• Required work: Examine the records below. Report how many of their lines contain the word "CROSS", with no other content.

____

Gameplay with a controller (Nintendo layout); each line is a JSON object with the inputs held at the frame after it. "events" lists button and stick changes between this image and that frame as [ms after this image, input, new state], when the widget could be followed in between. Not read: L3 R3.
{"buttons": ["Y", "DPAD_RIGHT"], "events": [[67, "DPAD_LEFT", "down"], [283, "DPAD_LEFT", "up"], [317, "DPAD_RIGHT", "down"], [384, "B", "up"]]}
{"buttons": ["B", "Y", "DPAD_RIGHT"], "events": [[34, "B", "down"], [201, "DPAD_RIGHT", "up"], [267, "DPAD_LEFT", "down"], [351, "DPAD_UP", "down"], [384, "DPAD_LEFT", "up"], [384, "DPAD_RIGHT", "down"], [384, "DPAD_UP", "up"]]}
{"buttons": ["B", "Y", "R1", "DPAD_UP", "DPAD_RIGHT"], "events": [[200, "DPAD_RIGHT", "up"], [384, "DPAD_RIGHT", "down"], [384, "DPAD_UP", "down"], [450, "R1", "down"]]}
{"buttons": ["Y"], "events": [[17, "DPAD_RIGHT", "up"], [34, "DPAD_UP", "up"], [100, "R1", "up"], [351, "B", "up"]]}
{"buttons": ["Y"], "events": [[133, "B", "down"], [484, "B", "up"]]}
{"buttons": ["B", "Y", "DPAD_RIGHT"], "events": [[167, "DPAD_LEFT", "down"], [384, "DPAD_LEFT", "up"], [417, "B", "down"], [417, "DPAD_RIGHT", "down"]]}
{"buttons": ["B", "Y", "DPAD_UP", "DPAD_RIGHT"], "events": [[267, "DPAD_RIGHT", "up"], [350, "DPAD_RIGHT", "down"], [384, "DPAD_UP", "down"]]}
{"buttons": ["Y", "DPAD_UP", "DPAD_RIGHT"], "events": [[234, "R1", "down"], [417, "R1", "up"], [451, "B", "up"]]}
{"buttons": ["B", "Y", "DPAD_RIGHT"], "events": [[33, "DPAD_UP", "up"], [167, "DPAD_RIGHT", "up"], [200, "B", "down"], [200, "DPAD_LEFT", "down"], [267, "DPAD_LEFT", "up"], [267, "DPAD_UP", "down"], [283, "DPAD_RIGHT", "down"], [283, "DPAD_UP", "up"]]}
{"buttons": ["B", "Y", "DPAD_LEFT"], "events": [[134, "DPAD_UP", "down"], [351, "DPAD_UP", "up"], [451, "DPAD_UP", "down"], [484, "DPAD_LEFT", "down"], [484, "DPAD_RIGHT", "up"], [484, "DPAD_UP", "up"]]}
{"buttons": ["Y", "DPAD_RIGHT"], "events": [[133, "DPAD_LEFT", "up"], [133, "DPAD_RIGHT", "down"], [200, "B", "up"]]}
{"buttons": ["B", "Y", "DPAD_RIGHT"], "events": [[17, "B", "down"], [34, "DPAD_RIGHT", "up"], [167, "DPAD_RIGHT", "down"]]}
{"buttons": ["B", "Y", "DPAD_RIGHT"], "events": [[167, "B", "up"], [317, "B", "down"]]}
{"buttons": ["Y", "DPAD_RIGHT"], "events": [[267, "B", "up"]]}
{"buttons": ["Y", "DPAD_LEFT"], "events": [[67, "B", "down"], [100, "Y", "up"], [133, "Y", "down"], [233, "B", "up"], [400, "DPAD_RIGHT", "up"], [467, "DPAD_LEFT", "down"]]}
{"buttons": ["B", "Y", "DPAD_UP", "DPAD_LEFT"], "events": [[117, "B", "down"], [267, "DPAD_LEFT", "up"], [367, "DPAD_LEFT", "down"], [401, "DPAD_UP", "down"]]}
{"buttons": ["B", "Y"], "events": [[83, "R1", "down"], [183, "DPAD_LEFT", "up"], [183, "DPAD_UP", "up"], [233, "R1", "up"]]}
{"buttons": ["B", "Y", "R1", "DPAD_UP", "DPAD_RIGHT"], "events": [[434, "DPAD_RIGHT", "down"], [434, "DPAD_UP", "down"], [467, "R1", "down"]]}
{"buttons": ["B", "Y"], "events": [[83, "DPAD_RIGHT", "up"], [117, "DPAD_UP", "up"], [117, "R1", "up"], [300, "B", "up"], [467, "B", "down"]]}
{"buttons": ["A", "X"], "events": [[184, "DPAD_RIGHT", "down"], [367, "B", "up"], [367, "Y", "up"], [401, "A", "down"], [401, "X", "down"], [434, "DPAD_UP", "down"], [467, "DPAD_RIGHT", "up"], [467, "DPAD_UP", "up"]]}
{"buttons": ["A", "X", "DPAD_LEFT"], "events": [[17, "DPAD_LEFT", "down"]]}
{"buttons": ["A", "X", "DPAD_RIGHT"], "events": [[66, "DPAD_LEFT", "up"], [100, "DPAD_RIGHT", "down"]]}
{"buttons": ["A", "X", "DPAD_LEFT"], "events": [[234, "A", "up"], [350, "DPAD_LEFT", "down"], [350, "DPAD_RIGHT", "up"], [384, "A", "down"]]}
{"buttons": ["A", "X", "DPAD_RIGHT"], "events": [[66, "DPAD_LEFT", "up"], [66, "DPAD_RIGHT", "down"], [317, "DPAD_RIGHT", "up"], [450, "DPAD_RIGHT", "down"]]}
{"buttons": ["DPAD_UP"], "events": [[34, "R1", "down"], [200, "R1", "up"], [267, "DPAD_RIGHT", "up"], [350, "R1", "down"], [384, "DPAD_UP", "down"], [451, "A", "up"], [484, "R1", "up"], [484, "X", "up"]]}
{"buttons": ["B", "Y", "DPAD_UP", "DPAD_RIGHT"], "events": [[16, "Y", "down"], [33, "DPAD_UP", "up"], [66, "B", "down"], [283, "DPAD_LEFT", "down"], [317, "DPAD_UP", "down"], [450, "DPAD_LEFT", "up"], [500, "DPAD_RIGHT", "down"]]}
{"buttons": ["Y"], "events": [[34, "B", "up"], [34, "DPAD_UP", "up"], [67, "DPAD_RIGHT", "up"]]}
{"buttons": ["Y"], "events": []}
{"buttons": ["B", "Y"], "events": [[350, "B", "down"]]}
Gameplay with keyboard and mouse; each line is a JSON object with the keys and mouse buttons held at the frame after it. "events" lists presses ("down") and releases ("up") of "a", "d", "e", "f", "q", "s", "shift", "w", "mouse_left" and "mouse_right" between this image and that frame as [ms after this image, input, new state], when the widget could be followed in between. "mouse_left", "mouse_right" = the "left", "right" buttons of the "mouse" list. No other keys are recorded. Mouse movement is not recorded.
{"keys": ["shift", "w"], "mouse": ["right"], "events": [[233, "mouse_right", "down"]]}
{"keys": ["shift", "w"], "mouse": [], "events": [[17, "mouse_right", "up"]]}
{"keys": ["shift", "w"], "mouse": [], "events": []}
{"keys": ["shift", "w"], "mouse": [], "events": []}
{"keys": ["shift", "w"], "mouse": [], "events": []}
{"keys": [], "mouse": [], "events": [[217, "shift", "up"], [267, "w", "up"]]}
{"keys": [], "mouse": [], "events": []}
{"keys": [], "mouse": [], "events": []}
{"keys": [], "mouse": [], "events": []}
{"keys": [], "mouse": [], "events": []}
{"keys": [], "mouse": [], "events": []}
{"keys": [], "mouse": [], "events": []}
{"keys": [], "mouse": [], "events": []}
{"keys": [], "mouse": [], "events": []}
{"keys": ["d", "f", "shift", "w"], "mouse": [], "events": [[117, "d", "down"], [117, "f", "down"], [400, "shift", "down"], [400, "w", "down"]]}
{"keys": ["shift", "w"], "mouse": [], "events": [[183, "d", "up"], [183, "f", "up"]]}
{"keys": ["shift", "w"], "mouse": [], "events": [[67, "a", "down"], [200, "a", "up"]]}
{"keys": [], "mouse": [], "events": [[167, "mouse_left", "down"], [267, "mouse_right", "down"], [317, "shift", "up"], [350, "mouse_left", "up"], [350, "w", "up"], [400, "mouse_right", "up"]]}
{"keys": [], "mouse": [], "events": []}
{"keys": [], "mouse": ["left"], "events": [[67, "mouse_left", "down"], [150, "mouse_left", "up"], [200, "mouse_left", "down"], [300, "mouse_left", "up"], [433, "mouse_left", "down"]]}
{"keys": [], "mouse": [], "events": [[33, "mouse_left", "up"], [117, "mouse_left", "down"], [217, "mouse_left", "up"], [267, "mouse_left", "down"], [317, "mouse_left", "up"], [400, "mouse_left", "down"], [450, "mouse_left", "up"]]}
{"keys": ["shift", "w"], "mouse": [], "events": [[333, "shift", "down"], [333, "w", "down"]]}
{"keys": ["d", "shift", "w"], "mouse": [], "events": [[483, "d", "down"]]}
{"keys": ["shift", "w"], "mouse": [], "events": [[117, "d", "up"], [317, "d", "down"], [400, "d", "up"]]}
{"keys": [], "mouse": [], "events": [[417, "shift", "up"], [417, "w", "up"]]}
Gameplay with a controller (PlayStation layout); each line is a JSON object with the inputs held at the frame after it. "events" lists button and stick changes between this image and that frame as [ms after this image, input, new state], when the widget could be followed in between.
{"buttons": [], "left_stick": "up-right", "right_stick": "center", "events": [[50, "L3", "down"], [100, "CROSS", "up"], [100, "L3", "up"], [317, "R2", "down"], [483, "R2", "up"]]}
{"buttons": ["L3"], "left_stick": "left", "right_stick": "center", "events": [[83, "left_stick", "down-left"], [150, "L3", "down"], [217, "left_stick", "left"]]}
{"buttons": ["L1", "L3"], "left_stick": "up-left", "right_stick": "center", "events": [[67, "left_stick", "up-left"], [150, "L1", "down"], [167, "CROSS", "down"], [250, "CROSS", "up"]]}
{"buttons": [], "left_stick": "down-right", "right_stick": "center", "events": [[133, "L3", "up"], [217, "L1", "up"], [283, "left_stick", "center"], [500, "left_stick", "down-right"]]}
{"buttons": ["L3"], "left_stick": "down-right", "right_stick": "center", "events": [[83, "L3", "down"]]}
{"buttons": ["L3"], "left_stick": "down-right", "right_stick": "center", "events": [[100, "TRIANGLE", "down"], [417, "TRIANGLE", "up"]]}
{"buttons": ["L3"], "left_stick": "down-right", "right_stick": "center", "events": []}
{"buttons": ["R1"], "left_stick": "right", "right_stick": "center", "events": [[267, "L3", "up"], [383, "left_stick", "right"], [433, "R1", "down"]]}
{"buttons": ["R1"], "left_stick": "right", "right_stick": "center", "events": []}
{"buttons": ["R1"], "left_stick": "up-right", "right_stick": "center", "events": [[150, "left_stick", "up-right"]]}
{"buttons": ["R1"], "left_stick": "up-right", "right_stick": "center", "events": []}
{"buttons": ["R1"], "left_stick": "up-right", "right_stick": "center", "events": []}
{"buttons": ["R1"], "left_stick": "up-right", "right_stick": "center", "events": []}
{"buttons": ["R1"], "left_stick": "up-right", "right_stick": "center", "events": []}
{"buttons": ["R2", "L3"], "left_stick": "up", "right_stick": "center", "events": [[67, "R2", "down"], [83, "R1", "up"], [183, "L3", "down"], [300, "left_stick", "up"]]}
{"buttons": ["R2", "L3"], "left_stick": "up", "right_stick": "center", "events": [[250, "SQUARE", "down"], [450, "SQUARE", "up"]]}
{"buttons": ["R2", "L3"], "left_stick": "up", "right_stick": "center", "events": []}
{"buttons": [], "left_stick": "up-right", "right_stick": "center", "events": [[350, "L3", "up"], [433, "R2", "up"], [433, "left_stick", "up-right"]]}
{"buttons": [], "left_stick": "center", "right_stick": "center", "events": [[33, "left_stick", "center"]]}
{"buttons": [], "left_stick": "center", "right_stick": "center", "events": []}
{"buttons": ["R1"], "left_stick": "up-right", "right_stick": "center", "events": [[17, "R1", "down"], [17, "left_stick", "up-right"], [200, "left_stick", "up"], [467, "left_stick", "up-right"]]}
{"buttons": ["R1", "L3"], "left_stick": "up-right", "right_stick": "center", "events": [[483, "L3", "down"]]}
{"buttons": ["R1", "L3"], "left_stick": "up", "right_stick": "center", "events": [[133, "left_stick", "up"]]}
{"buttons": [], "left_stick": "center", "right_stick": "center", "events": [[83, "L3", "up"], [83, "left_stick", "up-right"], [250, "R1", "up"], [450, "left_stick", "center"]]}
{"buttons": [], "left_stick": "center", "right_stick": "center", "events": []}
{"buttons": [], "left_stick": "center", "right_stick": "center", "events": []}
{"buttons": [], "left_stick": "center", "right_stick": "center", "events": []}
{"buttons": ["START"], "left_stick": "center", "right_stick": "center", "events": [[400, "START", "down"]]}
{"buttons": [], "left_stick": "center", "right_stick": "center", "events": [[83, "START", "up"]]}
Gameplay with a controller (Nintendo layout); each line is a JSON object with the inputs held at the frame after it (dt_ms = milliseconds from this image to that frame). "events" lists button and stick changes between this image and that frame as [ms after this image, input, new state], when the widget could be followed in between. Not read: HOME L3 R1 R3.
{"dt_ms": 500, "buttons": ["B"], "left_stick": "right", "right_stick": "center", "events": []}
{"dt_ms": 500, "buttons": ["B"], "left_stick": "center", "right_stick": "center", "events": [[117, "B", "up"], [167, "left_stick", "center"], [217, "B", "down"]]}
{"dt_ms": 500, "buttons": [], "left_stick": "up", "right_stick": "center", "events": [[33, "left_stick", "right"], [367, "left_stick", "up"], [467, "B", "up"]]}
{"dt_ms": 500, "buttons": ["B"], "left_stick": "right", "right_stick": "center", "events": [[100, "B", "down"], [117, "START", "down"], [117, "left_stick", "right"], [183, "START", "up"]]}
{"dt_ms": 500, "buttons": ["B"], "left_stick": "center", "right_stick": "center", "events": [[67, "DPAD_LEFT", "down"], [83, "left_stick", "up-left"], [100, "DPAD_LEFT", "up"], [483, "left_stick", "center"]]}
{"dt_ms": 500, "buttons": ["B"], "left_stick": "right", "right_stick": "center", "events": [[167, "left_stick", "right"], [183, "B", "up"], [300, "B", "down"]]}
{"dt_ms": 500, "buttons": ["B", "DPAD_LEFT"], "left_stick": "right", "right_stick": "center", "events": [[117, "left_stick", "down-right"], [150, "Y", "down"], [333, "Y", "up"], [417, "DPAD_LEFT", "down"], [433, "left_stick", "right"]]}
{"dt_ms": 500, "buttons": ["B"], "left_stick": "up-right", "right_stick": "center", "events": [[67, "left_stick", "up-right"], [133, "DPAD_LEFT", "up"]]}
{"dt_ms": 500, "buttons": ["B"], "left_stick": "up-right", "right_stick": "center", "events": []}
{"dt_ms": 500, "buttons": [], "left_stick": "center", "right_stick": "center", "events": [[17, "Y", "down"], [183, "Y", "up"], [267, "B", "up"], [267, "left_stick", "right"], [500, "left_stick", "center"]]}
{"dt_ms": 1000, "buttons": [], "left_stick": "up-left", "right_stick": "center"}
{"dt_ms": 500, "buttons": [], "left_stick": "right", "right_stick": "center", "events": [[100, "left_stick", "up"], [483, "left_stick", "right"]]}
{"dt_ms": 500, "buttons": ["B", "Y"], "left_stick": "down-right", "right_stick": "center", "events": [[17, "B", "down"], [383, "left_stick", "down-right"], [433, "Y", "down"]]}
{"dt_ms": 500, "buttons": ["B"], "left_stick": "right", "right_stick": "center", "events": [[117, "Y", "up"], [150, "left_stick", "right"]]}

____

• Response area: 2